EDITORS NOTE: Since the rabbis have only one flimsy document, Nostra Aetate, to build their Noachide church upon, others must be created.
Synod outline says Bible is source of Christian unity, bond with Jews
VATICAN CITY (CNS) -- The Bible is a source of Christian unity and is evidence of Christianity's special bond with the Jewish people, said the outline for the next world Synod of Bishops.
The theme of the synod, scheduled Oct. 5-26, 2008, will be: "The Word of God in the Life and Mission of the Church."
... Christianity and Judaism are "grounded in the same covenant, because God, who is always faithful to his promises, has not revoked the first covenant" with the Jewish people, it said.

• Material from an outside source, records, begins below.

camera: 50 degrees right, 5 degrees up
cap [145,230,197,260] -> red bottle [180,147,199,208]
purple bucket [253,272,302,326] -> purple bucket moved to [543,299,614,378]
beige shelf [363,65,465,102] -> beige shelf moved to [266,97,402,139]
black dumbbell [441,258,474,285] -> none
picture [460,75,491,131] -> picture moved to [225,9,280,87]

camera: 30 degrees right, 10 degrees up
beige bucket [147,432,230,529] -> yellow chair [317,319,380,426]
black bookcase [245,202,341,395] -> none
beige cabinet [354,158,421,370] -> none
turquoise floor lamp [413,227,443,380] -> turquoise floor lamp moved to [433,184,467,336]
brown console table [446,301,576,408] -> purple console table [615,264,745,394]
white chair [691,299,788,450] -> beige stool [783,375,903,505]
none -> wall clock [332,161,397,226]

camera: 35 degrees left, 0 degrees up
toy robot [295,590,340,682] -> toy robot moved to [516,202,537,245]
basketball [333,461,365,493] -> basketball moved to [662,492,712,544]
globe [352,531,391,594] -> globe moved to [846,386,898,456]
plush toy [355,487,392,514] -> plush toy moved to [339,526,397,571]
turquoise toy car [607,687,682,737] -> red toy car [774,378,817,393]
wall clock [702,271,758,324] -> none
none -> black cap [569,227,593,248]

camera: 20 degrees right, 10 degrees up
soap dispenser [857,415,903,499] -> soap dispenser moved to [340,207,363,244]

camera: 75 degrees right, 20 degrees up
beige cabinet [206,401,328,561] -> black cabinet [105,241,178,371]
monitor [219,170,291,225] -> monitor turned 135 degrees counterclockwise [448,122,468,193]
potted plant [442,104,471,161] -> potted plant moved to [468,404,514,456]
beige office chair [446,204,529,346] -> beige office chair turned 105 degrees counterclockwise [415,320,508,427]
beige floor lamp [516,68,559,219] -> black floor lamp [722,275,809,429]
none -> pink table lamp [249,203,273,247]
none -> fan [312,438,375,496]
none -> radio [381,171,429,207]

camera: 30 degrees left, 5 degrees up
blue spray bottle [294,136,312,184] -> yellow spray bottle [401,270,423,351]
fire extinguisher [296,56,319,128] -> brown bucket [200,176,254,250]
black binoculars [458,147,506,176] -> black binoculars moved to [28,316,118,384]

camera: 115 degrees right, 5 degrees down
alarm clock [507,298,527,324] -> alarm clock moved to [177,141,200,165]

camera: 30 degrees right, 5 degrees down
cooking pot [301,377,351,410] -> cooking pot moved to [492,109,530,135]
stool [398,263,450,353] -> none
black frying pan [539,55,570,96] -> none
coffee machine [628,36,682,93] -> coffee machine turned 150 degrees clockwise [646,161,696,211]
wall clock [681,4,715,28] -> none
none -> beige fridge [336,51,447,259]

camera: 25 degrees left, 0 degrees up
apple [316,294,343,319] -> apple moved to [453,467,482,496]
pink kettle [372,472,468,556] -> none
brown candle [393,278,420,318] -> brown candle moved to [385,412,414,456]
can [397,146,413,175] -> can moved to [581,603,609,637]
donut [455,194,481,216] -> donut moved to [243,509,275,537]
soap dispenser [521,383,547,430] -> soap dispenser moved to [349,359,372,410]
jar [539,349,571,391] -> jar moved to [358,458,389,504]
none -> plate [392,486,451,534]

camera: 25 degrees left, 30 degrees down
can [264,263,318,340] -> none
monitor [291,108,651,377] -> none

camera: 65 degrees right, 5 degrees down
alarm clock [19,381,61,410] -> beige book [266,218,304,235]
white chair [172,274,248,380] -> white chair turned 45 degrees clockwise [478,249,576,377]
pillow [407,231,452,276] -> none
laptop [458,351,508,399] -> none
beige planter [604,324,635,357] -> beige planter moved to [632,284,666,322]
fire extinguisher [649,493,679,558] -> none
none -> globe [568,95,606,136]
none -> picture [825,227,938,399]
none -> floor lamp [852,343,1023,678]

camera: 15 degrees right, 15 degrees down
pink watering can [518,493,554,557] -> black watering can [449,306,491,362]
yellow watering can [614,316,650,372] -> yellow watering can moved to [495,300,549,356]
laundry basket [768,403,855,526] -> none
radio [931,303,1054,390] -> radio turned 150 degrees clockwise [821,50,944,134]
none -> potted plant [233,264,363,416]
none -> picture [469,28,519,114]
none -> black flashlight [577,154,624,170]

Croatian Archbishop Nikola Eterovic, secretary-general of the Synod of Bishops, told reporters, "We would be happy if everyone said this is no longer a problem, but it is a question that must be asked."
"Our relationship with the Jewish people is very special, and we hope every shadow of anti-Semitism has disappeared," he said.
The archbishop said his office had not begun drawing up a list of the guests who will be invited to the synod, but he did not rule out the possibility of inviting a Jewish representative along with the delegates from other Christian churches. Such guests participate but do not vote at the synods.
The outline specifically asked bishops to report on any incidents in which the Scriptures are misused "to ferment attitudes of anti-Semitism," a problem usually associated with readings about the passion of Jesus and the role of the Jewish leaders of his time.
Fighting anti-Semitism will be among issues discussed at the world summit of Catholic bishops next year, according to The Associated Press. Pope Benedict XVI has recently approved a 60-page document that asks bishops to examine sacred texts and how they may be misconstrued to promote anti-Jewish sentiments.
The need to step up the fight against anti-Semitism will be a key issue for the world's Roman Catholic bishops at a meeting at the Vatican next year.
An entire section of a preparatory document released by the Vatican on Friday is devoted to the Church's relationship with Jews, noting the "close associations of the two in faith" and calling for efforts "to overcome every form of anti-Semitism."
The 60-page document, which was approved by Pope Benedict XVI, outlines the suggested topics and includes a questionnaire to be answered by local bishops.
After asking if priority is given to dialogue with the Jews, the questionnaire calls on bishops to investigate the use of biblical texts to "ferment attitudes of anti-Semitism."
"Much has already been done, but everything must be done to dispel every shadow," the
synod's general-secretary, Bishop Nikola Eterovic, said during a news conference to present the agenda for the October 2008 meeting.
No reciprocal effort from the rabbis is planned, of course.